5. O Hype da WeWork e sua Queda (2019)

A WeWork, empresa de coworking liderada por Adam Neumann, foi inflada por um frenesi especulativo promovido pelo SoftBank e outros investidores de alto perfil. No auge, a startup foi avaliada em US$ 47 bilhões, mesmo sem apresentar um modelo de negócio sustentável. Quando a empresa tentou abrir seu capital em 2019, documentos revelaram problemas financeiros e de governança severos. O IPO foi cancelado, Neumann foi removido e a empresa perdeu 90% do seu valor de mercado, forçando sua reestruturação. Fonte: https://www.wsj.com/articles/wework-ipo-debacle

6. O Caso da Segway (2001)

A Segway foi apresentada como uma inovação revolucionária em transporte pessoal no início dos anos 2000. O hype em torno do veículo elétrico de autoequilíbrio foi imenso, com especulações de que mudaria a forma como as cidades operavam. No entanto, a aceitação do público foi baixa devido ao alto custo, falta de infraestrutura urbana e regulamentações complicadas. O produto nunca atingiu o sucesso esperado e a empresa foi adquirida por um grupo chinês em 2015, deixando de fabricar Segways em 2020. Fonte: https://www.nytimes.com/2020/06/23/business/segway-shutdown.html

Assim como a caneta espacial se tornou o padrão pela sua segurança e confiabilidade, a escolha das melhores tecnologias de IA deve ser baseada em critérios técnicos e não apenas em narrativas de marketing. A busca pela inovação é um processo contínuo, e muitas vezes as inovações mais estáveis e confiáveis não são aquelas que geram as manchetes mais chamativas.

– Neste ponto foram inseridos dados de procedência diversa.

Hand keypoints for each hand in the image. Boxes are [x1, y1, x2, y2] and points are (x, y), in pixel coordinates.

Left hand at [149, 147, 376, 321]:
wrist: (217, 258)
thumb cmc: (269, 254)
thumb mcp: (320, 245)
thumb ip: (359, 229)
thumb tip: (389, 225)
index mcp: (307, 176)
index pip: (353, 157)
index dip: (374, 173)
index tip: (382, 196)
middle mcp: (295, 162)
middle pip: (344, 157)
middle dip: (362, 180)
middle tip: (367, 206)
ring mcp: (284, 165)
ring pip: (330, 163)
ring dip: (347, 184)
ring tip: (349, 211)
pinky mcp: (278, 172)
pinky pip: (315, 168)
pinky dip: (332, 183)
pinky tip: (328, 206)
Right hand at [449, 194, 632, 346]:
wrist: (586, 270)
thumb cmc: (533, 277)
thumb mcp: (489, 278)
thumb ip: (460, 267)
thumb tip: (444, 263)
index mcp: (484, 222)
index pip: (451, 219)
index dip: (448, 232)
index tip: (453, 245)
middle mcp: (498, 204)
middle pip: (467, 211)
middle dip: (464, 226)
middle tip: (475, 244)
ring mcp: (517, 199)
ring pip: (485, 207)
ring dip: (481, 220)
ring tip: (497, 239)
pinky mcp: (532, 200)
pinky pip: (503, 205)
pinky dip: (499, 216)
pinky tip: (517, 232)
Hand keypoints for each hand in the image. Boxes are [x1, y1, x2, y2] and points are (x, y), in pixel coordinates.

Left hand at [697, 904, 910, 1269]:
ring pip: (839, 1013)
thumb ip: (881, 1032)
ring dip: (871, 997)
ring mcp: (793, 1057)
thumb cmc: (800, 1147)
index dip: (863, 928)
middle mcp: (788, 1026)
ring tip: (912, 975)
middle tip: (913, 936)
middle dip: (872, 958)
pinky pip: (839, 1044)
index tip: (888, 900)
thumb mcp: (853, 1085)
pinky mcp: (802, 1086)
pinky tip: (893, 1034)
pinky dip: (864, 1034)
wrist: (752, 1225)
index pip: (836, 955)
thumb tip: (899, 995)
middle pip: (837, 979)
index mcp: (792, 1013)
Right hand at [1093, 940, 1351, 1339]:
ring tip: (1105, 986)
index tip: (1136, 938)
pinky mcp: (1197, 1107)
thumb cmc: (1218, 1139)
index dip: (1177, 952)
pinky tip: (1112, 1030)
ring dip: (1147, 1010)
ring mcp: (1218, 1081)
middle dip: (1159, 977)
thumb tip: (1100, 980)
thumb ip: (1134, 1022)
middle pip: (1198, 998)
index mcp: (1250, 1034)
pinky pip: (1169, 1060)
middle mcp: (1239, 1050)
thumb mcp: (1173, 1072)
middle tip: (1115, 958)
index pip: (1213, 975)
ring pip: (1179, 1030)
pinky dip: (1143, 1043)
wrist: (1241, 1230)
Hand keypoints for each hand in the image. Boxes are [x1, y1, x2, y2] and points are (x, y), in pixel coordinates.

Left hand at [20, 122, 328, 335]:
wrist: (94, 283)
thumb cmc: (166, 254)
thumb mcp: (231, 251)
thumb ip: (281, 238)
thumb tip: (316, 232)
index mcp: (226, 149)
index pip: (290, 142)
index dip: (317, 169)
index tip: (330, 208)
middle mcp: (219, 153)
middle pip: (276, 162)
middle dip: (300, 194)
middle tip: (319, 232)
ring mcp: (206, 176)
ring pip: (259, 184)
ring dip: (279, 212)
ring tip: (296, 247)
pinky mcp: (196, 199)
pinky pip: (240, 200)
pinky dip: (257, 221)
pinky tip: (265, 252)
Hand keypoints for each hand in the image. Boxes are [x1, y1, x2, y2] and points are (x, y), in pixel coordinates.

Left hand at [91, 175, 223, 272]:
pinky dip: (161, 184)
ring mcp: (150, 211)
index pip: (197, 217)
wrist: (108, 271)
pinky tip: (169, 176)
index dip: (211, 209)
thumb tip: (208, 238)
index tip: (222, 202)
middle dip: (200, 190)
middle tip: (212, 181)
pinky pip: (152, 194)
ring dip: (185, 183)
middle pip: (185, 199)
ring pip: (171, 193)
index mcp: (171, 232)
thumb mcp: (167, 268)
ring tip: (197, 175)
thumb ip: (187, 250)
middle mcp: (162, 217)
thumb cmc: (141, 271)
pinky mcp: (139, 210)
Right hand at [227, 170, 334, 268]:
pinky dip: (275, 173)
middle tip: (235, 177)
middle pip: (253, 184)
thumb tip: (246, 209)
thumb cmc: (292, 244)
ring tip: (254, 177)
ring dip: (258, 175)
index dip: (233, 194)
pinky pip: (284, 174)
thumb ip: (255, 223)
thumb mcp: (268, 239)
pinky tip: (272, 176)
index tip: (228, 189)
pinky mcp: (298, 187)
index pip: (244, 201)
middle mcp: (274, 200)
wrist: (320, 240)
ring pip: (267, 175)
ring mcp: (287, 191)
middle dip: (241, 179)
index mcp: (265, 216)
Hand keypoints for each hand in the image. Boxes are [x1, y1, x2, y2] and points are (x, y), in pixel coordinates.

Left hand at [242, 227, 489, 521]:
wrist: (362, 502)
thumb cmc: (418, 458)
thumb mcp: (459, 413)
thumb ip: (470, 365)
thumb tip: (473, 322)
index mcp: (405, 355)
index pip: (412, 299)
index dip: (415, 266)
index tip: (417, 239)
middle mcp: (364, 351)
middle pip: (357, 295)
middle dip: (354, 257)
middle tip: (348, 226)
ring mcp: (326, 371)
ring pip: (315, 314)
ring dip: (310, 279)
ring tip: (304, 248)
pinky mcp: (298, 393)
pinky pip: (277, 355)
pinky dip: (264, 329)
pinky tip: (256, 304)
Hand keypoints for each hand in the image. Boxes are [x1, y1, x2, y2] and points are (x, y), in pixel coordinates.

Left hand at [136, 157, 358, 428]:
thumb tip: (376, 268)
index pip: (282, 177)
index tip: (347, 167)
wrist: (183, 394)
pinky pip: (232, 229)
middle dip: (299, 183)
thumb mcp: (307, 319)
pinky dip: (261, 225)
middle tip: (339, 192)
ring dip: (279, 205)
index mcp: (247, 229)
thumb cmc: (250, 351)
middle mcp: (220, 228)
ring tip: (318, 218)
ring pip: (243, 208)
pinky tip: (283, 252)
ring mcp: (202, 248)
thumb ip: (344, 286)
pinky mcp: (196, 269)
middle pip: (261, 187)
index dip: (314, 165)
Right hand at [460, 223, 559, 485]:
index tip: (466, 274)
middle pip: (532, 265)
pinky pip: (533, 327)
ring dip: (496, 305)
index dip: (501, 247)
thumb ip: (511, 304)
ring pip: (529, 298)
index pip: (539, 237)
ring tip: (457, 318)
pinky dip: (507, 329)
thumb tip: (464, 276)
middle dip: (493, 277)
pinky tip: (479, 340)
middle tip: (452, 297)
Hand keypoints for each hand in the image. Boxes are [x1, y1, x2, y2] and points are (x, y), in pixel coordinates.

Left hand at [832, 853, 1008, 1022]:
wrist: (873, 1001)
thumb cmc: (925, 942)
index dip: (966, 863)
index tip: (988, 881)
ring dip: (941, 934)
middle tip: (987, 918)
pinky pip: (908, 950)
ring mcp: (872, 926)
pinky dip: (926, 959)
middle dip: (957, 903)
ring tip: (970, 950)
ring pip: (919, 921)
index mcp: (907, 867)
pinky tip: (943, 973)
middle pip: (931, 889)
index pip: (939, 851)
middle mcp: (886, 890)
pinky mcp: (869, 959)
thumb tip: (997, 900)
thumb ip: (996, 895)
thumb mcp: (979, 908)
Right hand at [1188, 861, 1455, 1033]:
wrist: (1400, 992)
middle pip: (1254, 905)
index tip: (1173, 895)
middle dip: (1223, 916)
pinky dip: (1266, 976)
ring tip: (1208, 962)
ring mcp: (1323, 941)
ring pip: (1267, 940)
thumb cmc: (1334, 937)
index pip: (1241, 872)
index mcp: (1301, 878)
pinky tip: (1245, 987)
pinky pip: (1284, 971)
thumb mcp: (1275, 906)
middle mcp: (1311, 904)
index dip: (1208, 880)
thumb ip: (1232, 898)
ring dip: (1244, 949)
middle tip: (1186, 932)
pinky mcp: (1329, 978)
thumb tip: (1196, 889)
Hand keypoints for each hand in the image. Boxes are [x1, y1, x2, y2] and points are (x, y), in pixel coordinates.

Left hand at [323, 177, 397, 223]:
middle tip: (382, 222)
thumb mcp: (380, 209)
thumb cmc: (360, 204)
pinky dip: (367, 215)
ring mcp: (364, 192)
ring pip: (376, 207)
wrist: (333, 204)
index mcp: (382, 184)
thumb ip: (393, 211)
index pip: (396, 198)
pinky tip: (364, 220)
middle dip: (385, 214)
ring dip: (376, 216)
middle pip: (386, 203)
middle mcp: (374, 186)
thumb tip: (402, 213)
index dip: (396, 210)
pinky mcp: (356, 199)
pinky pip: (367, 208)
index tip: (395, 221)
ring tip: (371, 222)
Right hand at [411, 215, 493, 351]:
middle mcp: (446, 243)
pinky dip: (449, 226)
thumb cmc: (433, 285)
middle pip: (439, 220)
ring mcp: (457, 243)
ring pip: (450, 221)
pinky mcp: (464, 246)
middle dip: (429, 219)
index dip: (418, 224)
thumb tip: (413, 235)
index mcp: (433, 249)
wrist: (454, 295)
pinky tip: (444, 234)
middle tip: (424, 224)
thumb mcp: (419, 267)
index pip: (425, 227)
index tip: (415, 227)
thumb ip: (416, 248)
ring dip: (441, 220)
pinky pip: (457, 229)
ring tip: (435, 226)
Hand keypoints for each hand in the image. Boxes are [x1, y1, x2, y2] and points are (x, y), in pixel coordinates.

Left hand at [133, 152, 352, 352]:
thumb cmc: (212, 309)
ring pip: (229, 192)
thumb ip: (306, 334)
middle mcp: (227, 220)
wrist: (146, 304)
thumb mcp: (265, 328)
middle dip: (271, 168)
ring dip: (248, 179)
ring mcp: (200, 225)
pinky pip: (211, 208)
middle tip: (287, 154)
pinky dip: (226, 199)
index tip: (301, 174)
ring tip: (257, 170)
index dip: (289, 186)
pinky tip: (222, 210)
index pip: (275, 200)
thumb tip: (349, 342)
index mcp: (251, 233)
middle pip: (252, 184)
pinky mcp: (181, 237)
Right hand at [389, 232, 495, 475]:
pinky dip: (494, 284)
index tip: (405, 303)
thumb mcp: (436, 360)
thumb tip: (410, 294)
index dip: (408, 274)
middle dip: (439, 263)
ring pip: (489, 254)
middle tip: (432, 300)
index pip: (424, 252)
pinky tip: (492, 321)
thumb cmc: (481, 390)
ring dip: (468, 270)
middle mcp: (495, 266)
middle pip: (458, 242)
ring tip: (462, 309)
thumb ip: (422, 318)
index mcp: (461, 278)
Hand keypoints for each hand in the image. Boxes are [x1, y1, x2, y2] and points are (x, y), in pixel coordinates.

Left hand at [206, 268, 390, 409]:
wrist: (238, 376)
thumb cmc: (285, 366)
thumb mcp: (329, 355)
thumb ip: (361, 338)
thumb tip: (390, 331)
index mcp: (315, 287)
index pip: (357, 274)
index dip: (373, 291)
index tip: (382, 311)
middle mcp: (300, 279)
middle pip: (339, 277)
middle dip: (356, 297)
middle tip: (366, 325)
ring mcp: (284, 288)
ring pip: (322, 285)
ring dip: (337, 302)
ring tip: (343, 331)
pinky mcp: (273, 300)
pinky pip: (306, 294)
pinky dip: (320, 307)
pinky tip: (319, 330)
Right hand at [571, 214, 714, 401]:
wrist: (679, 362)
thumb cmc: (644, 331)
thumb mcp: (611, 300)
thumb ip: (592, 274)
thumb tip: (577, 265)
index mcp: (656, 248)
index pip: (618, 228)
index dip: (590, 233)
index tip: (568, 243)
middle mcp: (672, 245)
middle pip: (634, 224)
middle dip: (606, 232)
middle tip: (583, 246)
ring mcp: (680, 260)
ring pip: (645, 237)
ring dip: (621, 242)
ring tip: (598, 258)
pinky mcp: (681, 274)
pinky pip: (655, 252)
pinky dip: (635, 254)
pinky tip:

Portanto, antes de se render à euforia em torno do Deepseek – ou qualquer outra tecnologia que prometa revolucionar o mercado:

É essencial analisar os fatos, entender os desafios técnicos envolvidos e evitar cair na armadilha da narrativa simplista do "novo sempre é melhor". 

Afinal, na história da tecnologia, a verdade raramente é tão simples quanto parece. E o tempo dirá qual é a verdade.